Архитекторы сделали чертежи, модель бассейна поставили в кабинете Верховного комиссара на всеобщее обозрение, однако следующие три месяца деньги поступали на счёт бассейна тоненькой струйкой в виде небольших пожертвований от местных бизнесменов.
Генри не должен был увидеть этот факс, но в тот момент, когда бумагу положили на стол секретаря Верховного комиссара, он находился в его кабинете и просматривал речь сэра Дэвида, с которой тому предстояло выступить на ежегодном съезде банановых плантаторов.
Комиссар нахмурился и отодвинул речь в сторону.

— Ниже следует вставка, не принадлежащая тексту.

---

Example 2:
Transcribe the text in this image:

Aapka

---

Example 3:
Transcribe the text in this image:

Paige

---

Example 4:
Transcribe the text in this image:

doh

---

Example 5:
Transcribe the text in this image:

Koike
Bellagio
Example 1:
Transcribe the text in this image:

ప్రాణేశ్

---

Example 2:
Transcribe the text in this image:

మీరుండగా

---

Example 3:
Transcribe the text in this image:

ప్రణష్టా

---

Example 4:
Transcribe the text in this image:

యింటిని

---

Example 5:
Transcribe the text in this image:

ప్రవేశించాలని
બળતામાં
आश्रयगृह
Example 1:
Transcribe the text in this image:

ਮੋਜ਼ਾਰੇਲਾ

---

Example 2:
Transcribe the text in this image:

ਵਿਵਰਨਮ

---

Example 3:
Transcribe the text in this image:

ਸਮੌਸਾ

— Не самый лучший год для бананов, — проворчал он. Прочитав факс, он нахмурился ещё больше и протянул бумагу своему первому секретарю.
«Всем
— Если так обстоят дела, не думаю, что канцлер продержится на своём посту хотя бы ещё один день, — заметил сэр Дэвид. — Однако министр иностранных дел останется, так что это не наша проблема. — Он посмотрел на Генри. — Тем не менее, пожалуй, следует придержать эту информацию по крайней мере часа на два.

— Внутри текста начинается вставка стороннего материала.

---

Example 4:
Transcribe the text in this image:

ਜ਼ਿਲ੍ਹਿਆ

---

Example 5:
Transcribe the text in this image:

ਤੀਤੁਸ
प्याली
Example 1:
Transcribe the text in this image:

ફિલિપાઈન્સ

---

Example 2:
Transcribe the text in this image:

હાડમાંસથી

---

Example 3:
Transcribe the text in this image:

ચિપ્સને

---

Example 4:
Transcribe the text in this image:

Генри кивнул и вышел из кабинета, чтобы продолжить работу над речью комиссара.
Едва закрыв за собой дверь, он впервые за два года бросился бежать по коридору. В своём кабинете он набрал номер, который помнил наизусть.
— Билл Паттерсон у телефона.
— Билл, сколько у нас денег на счету непредвиденных расходов? — спросил он, стараясь, чтобы его голос звучал естественно.

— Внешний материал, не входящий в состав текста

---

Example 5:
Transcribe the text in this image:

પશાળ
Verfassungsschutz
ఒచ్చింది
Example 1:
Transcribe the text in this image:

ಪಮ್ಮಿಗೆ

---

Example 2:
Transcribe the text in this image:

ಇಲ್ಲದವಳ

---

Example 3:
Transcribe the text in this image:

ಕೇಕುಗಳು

— Дай мне секунду, и я тебе скажу. Хочешь, я перезвоню?
— Нет, я подожду, — сказал Генри. Секундная стрелка его настольных часов сделала почти полный круг, прежде чем в трубке снова раздался голос управляющего банком.
— Чуть больше одного миллиона фунтов, — сообщил Билл. — А почему ты спрашиваешь?
— Я только что получил распоряжение министерства иностранных дел немедленно перевести все деньги в немецкие марки, швейцарские франки и американские доллары.
— Вам это обойдётся в кругленькую сумму. — Голос управляющего банком внезапно стал официальным. — И если валютный курс поменяется не в вашу пользу…
— Я отдаю себе отчёт, какие могут быть последствия, — перебил его Генри, — но телеграмма из Лондона не оставляет мне другого выбора.
— Понимаю, — сказал Билл. — Комиссар одобрил эту операцию?
— Я только что из его кабинета, — ответил Генри.
— Ну тогда мне пора приниматься за дело, верно?
Генри сидел, обливаясь потом в своём кабинете с кондиционером. Билл перезвонил через двадцать минут.
— Мы перевели всю сумму в швейцарские франки, немецкие марки и американские доллары — в соответствии с полученными инструкциями. Утром я пришлю тебе все сведения.
— В одном экземпляре, пожалуйста, — распорядился Генри. — Верховный комиссар не хочет, чтобы это увидел кто-нибудь из служащих.
— Понимаю, старик.
Канцлер казначейства объявил о временном отказе Британии от участия в механизме контроля курса валют Европейского экономического сообщества в 19:30, стоя на ступенях казначейства в Уайтхолле. К этому времени все банки Сент-Джорджа уже закрылись.
На следующее утро, как только открылись биржи, Генри связался с Биллом и поручил ему как можно скорее перевести франки, марки и доллары обратно в фунты стерлингов, а потом сообщить ему результат.
Он ещё двадцать минут обливался потом, дожидаясь звонка Билла.